[Structured page parsing data]
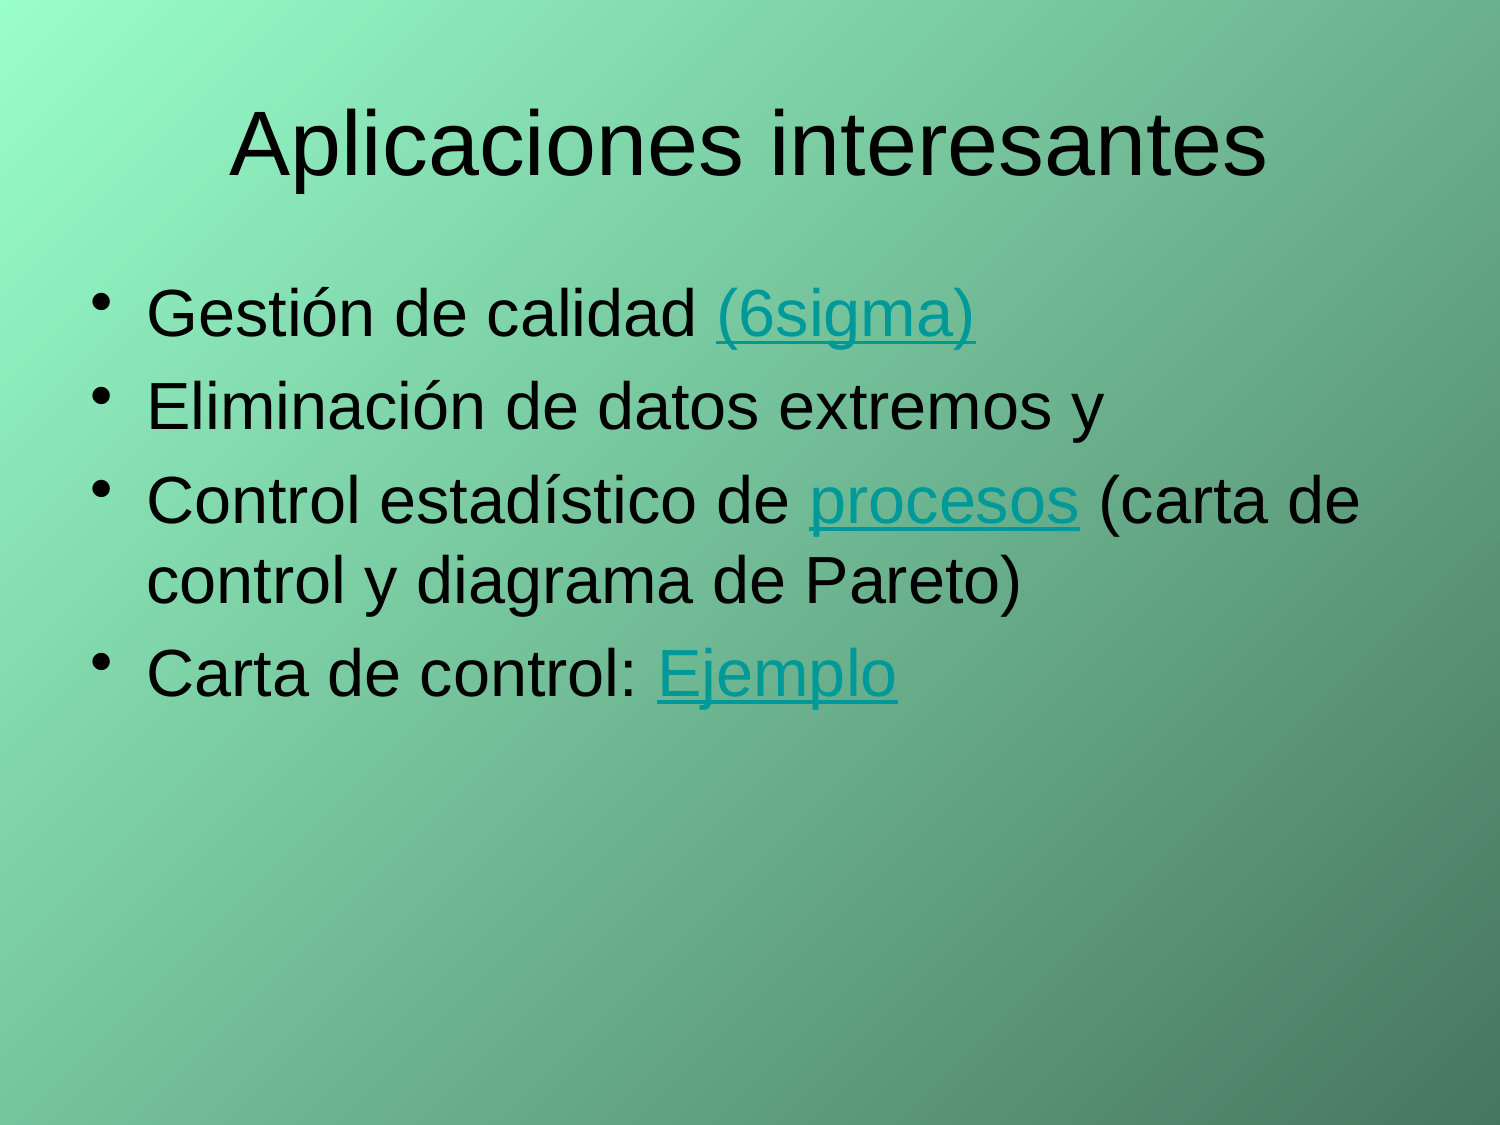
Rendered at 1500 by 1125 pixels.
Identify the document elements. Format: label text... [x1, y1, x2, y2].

list Gestión de calidad (6sigma) Eliminación de datos extremos y Control estadístico de procesos (carta de control y diagrama de Pareto) Carta de control: Ejemplo [74, 262, 1426, 1006]
title Aplicaciones interesantes [74, 44, 1426, 233]
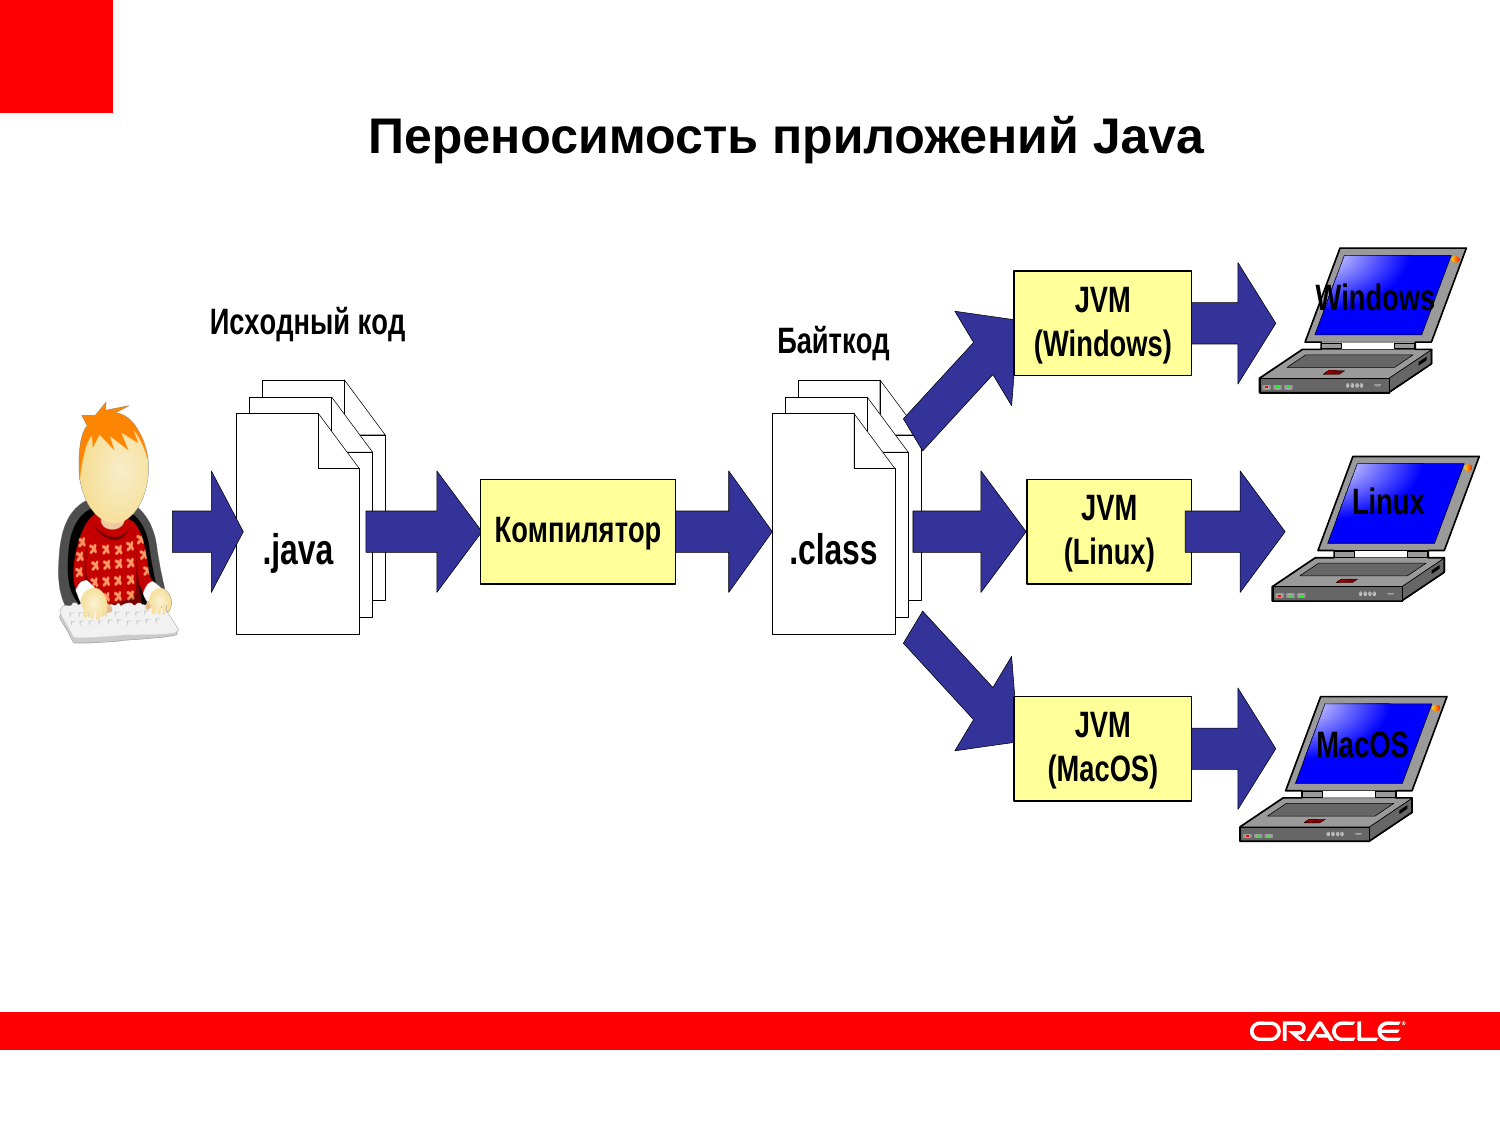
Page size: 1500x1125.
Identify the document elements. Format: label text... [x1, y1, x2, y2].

> [What is expected]
Exactly as written, return each line above and leave the pictures behind.

> [Solution to the problem]
Rendered at 1500 by 1125 pixels.
Identify the document elements. Format: label text... [x1, y1, x2, y2].

list Gestión de calidad (6sigma) Eliminación de datos extremos y Control estadístico de procesos (carta de control y diagrama de Pareto) Carta de control: Ejemplo [74, 262, 1426, 1006]
title Aplicaciones interesantes [74, 44, 1426, 233]
Page size: 1500x1125.
Identify the document elements. Format: label text... [x1, y1, x2, y2].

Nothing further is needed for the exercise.